■ YOUR OBJECTIVE: Filter this material down to the lines that contain the string "très", and return those lines.

■ DATA IN THIS EXERCISE:
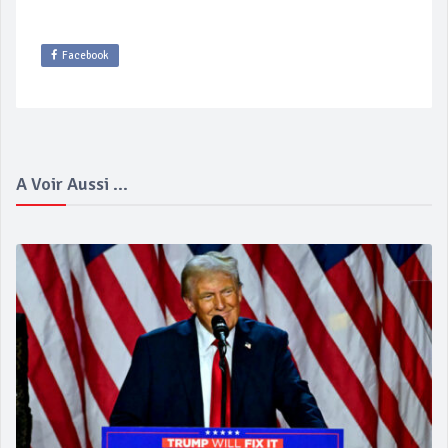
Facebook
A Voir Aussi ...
...
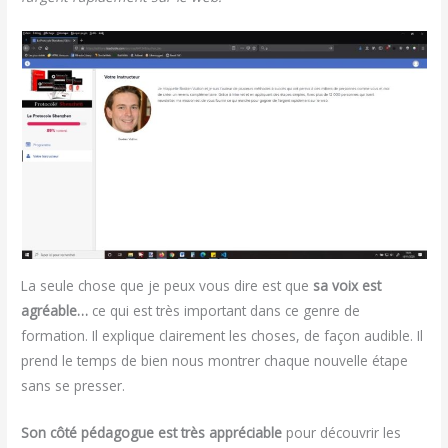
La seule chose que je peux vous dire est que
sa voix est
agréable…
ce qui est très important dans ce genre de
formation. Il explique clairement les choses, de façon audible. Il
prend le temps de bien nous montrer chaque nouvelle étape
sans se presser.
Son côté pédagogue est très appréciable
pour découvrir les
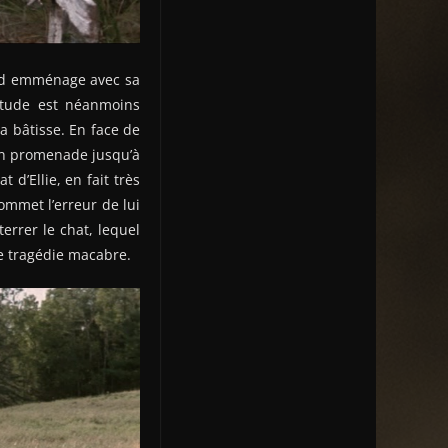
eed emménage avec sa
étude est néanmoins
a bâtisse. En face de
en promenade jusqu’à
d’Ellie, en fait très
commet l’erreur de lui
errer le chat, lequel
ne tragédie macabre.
...
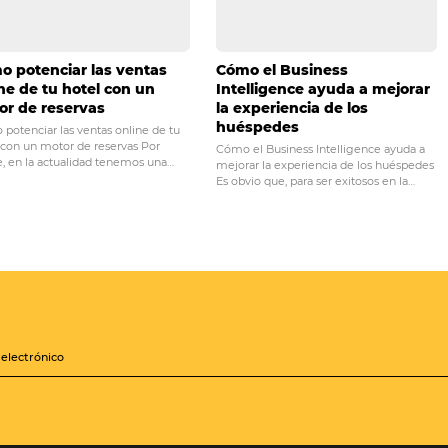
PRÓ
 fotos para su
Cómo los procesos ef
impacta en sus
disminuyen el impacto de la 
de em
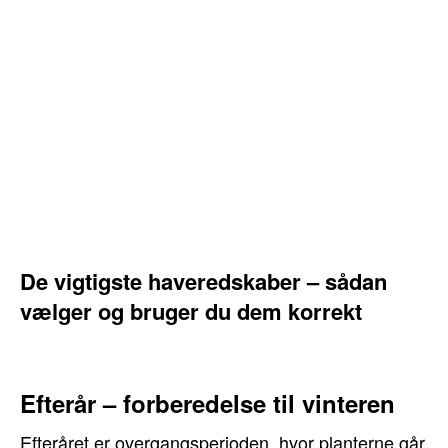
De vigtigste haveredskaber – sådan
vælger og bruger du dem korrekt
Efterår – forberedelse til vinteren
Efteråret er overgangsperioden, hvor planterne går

■ RESULT OF THE EXERCISE:
ce qui est très important dans ce genre de
Son côté pédagogue est très appréciable
d’Ellie, en fait très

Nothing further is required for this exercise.